The statement on Thursday by Deputy Prime Minister Chalerm Yabamrung that there is no terrorism in Thailand is nothing short of bizarre. Mr Chalerm was responding to a report released last week by the Australian Institute for Economics and Peace that ranked Thailand eighth in a global list of 158 countries where terrorism has had the most impact over the past decade. The index takes into account the number of terrorist incidents, fatalities, injuries and damage, and says an astounding 5% of global terrorist incidents from 2002 to 2009 occurred in Thailand. Pakistan, India and Afghanistan accounted for 12%, 11% and 10% respectively.
Whether Thailand deserves to be ranked so highly on the list is debatable, as is the question of whether terrorism played a role in the political disturbances on the streets of Bangkok in recent years, but it is hard to see how anyone can deny that many of the violent incidents in the South can only be classified as terrorism.

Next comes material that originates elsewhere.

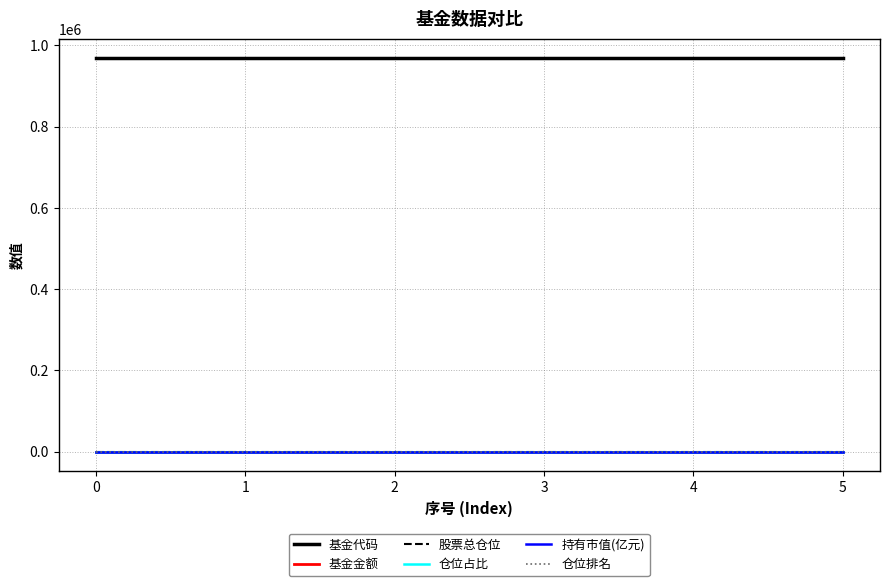

True or false: 仓位占比 and 基金代码 cross at least once.

False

Former prime minister Anand Panyarachun was assigned by the UN to head a global committee to define terrorism. The definition the commission came up with, as stated in a 2004 UN report, is that terrorism is "any action ... that is intended to cause death or serious bodily harm to civilians or non-combatants, when the purpose of such act, by its nature or context, is to intimidate a population, or to compel a government or an international organisation to do or to abstain from doing any act". James Poland, author of Understanding terrorism: Groups, Strategies and Responses, put it slightly differently: "Terrorism is the premeditated, deliberate, systematic murder, mayhem and threatening of the innocent to create fear and intimidation in order to gain a political or tactical advantage, usually to influence an audience."